La plus importante des langues italiques, c’est le latin. Son évolution a donné naissance à ce qu’il est convenu d’appeler les langues romanes. Parmi ces dernières, on compte l’italien, l’espagnol, le portugais, le roumain et le français.

               Les spécialistes distinguent différentes étapes dans cette évolution : gallo-roman → roman → ancien français → moyen français  → français classique →français moderne. (Voir  https://rouleaum.wordpress.com/2013/09/27/le-francais-langue-vivante-1-de-4)

GERMANIQUE

On distingue 3 branches de langues germaniques : la nordique, l’orientale et l’occidentale. Chacune d’elles a donné naissance à des langues distinctes, dont certaines sont aujourd’hui disparues :

  • La branche nordique : islandais, norvégien, féroïen, danois, suédois…
  • La branche orientale : gotique, vandale…
  • La branche occidentale : longobard, francique, bas-allemand, haut-allemand et anglais.

Je l’ai déjà mentionné, les deux langues qui m’intéressent sont l’anglais et le français. Deux langues qui sont distinctes tout en étant parentes.
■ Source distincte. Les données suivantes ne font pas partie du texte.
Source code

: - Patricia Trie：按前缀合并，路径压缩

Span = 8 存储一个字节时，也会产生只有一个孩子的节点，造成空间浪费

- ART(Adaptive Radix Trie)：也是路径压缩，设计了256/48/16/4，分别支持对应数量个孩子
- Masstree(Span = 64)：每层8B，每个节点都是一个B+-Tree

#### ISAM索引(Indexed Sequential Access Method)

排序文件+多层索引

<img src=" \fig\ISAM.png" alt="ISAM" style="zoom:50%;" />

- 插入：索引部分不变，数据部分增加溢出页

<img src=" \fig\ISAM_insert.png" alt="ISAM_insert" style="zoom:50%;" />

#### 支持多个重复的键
Comme l’a si bien dit Henriette Walter :

En réalité, les langues anglaise et française s’étaient déjà rencontrées, si l’on peut dire, avant même leur naissance, puisque leurs origines lointaines étaient communes : toutes deux appartiennent à la grande famille indo-européenne.  (Honni soit qui mal y pense. L’incroyable histoire d’amour entre l’anglais et le français, Robert Laffont, 2001, p. 15)
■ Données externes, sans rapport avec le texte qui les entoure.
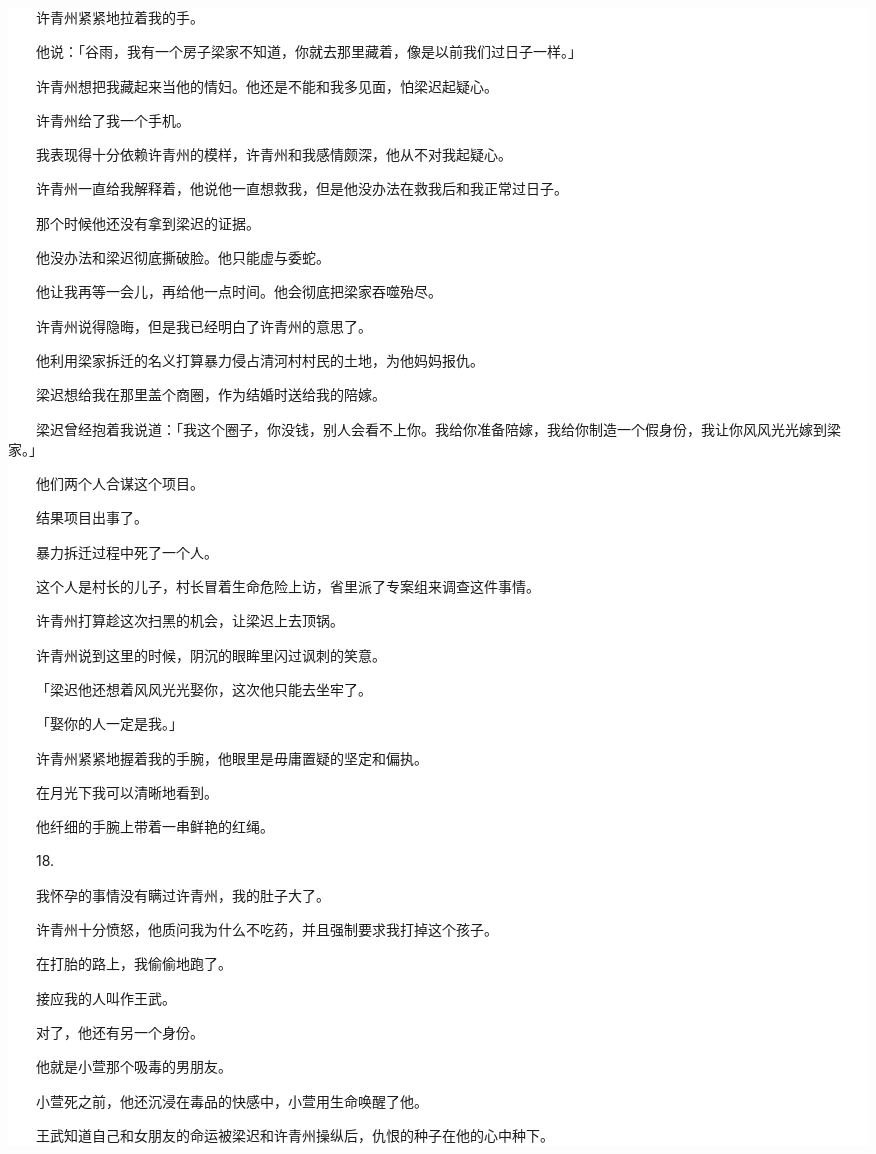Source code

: &emsp;&emsp;许青州紧紧地拉着我的手。  
  
&emsp;&emsp;他说：「谷雨，我有一个房子梁家不知道，你就去那里藏着，像是以前我们过日子一样。」  
  
&emsp;&emsp;许青州想把我藏起来当他的情妇。他还是不能和我多见面，怕梁迟起疑心。  
  
&emsp;&emsp;许青州给了我一个手机。  
  
&emsp;&emsp;我表现得十分依赖许青州的模样，许青州和我感情颇深，他从不对我起疑心。  
  
&emsp;&emsp;许青州一直给我解释着，他说他一直想救我，但是他没办法在救我后和我正常过日子。  
  
&emsp;&emsp;那个时候他还没有拿到梁迟的证据。  
  
&emsp;&emsp;他没办法和梁迟彻底撕破脸。他只能虚与委蛇。  
  
&emsp;&emsp;他让我再等一会儿，再给他一点时间。他会彻底把梁家吞噬殆尽。  
  
&emsp;&emsp;许青州说得隐晦，但是我已经明白了许青州的意思了。  
  
&emsp;&emsp;他利用梁家拆迁的名义打算暴力侵占清河村村民的土地，为他妈妈报仇。  
  
&emsp;&emsp;梁迟想给我在那里盖个商圈，作为结婚时送给我的陪嫁。  
  
&emsp;&emsp;梁迟曾经抱着我说道：「我这个圈子，你没钱，别人会看不上你。我给你准备陪嫁，我给你制造一个假身份，我让你风风光光嫁到梁家。」  
  
&emsp;&emsp;他们两个人合谋这个项目。  
  
&emsp;&emsp;结果项目出事了。  
  
&emsp;&emsp;暴力拆迁过程中死了一个人。  
  
&emsp;&emsp;这个人是村长的儿子，村长冒着生命危险上访，省里派了专案组来调查这件事情。  
  
&emsp;&emsp;许青州打算趁这次扫黑的机会，让梁迟上去顶锅。  
  
&emsp;&emsp;许青州说到这里的时候，阴沉的眼眸里闪过讽刺的笑意。  
  
&emsp;&emsp;「梁迟他还想着风风光光娶你，这次他只能去坐牢了。  
  
&emsp;&emsp;「娶你的人一定是我。」  
  
&emsp;&emsp;许青州紧紧地握着我的手腕，他眼里是毋庸置疑的坚定和偏执。  
  
&emsp;&emsp;在月光下我可以清晰地看到。  
  
&emsp;&emsp;他纤细的手腕上带着一串鲜艳的红绳。  
  
&emsp;&emsp;18.  
  
&emsp;&emsp;我怀孕的事情没有瞒过许青州，我的肚子大了。  
  
&emsp;&emsp;许青州十分愤怒，他质问我为什么不吃药，并且强制要求我打掉这个孩子。  
  
&emsp;&emsp;在打胎的路上，我偷偷地跑了。  
  
&emsp;&emsp;接应我的人叫作王武。  
  
&emsp;&emsp;对了，他还有另一个身份。  
  
&emsp;&emsp;他就是小萱那个吸毒的男朋友。  
  
&emsp;&emsp;小萱死之前，他还沉浸在毒品的快感中，小萱用生命唤醒了他。  
  
&emsp;&emsp;王武知道自己和女朋友的命运被梁迟和许青州操纵后，仇恨的种子在他的心中种下。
Mais ces deux langues, bien qu’initialement apparentées, ont subi au cours des siècles tellement de modifications qu’elles sont devenues des langues distinctes. C’est la raison pour laquelle le français (qui vient de l’italique) se rapproche plus des langues romanes que de l’anglais. Et l’anglais (qui vient du germanique) se rapproche plus de l’allemand que du français.

Nous verrons bientôt la portée de cette différence de filiation.

 MAURICE ROULEAU

 (1)    « Le mot qui désigne le cœur permet de constater qu’au /k/ du grec, du latin et des langues celtiques correspond un /h/ dans les langues germaniques et en sanskrit, et un /s/ dans les langues slaves. »

(2)    Pour en savoir plus sur le sujet, consulter l’ouvrage d’Antoine Meillet, Introduction à l’étude comparative des langues indo-européennes, (Hachette, Paris, 1903, 434 p.). Il y décrit les concordances observées entre les diverses langues indo-européennes et présente les conclusions qu’on peut en tirer.